Waiting (long and not really very interesting, but whatever)

narcissis I feel lost. I had a stellar afternoon. I was able to attend ‘Beauty and the Beast.’ I smiled, cried, and giggled often and the girl sitting in front of me (age 17) laughed and chortled in the SAME places as I!!! I wish we had known each other well enough to sit together. I attended alone, but visited with my friend for a bit after. It was one of the best times I have had since mid-February.

I came home, falling back into care mode as it was dinner. Mum didn’t really speak to me of my excursion. I finally told her I went to a movie and she responded, ‘Good for you.’ I am glad she patted me on the head, instead of being really grumpy. She proceeded to tell me her blood sugar (330..and just now at the time of this writing, I am suddenly wondering if in the busy-ness of making dinner, getting her dinner, getting her the rest of her meds, feeding the dog, and assisting her in other ways…did she get her shot???) and make the rest of the early part of my evening about her.

Later, about 810, I managed to get away to the basement. I took a short nap. I know, it is a late time to take a nap, but I need to grasp those zzz’s when I get the chance. I woke and read and waited by the phone for a call which didn’t come. After the time for the call had passed, I went back upstairs and got mom organized again. Her blood was 400+ (not a surprise, it is almost always that high around bedtime, but I’m still curious if I forgot the insulin, it might not have ‘taken’ as she had a biscuit and strawberries with whipped topping along with the chicken and mashed taters) and she wasn’t feeling good.
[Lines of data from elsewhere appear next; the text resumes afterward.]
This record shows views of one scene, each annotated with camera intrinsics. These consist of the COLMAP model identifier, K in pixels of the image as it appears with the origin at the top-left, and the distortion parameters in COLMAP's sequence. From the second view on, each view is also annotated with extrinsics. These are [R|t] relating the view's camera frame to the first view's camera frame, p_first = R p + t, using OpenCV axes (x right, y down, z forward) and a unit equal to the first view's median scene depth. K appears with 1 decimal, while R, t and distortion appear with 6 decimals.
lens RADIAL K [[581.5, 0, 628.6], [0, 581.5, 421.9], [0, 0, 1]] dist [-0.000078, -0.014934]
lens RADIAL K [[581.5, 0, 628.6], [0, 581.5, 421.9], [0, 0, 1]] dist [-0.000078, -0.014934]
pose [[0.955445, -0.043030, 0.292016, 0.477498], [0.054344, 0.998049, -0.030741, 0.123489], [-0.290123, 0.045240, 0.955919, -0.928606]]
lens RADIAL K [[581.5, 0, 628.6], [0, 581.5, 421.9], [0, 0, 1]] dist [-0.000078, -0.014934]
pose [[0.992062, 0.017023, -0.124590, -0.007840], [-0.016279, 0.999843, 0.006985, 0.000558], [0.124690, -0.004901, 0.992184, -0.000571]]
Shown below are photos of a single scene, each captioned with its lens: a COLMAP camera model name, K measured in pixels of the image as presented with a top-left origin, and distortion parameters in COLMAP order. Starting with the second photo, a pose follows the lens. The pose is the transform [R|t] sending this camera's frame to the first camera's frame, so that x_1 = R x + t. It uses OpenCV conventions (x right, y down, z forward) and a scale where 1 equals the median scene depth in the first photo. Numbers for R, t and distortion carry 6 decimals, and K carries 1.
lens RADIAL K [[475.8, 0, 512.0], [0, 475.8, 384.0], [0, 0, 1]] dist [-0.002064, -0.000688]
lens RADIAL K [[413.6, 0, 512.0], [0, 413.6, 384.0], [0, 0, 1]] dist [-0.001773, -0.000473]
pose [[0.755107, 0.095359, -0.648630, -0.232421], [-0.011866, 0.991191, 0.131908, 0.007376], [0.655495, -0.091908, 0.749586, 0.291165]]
But, as I was sitting there, reading and waiting for mom’s bedtime, I realized something. This is EXACTLY what I do in my own house. I take care of people, I feed them, wait, and read. I spend a great deal of time reading. Books are great companions, especially while one is waiting. In my realization, I wondered what I was waiting for? I don’t have any goals or dreams or wants. Not really.

Oh, I want to get some of the more curious spots in mom’s finances taken care of. I want to get mom’s car to the mechanic (there is a new odd orange light showing on the door handle where the electronic window buttons are. I’m not sure what it stands for and need to get out the directions and see if it tells me, but the car does need worked on). I finally got all of mom’s pets vetted (as in shots and checked over), I’ve wanted to do that for almost a year! I did get to see ‘Beauty.’ I really wanted to do that, too, and I never expected to.

I follow a blog about narcissism. I wonder if a person can be a self-narcissist. All of those things a person who is a narcissist does is what I tend to do to myself! And I wonder if I am waiting for myself to tell me to grow up? To stop wanting to depend on someone else and put on those big girl panties I often forget to wear. To realise it is ok to be alone in my world and those books are a great deal more logical to have around than I think.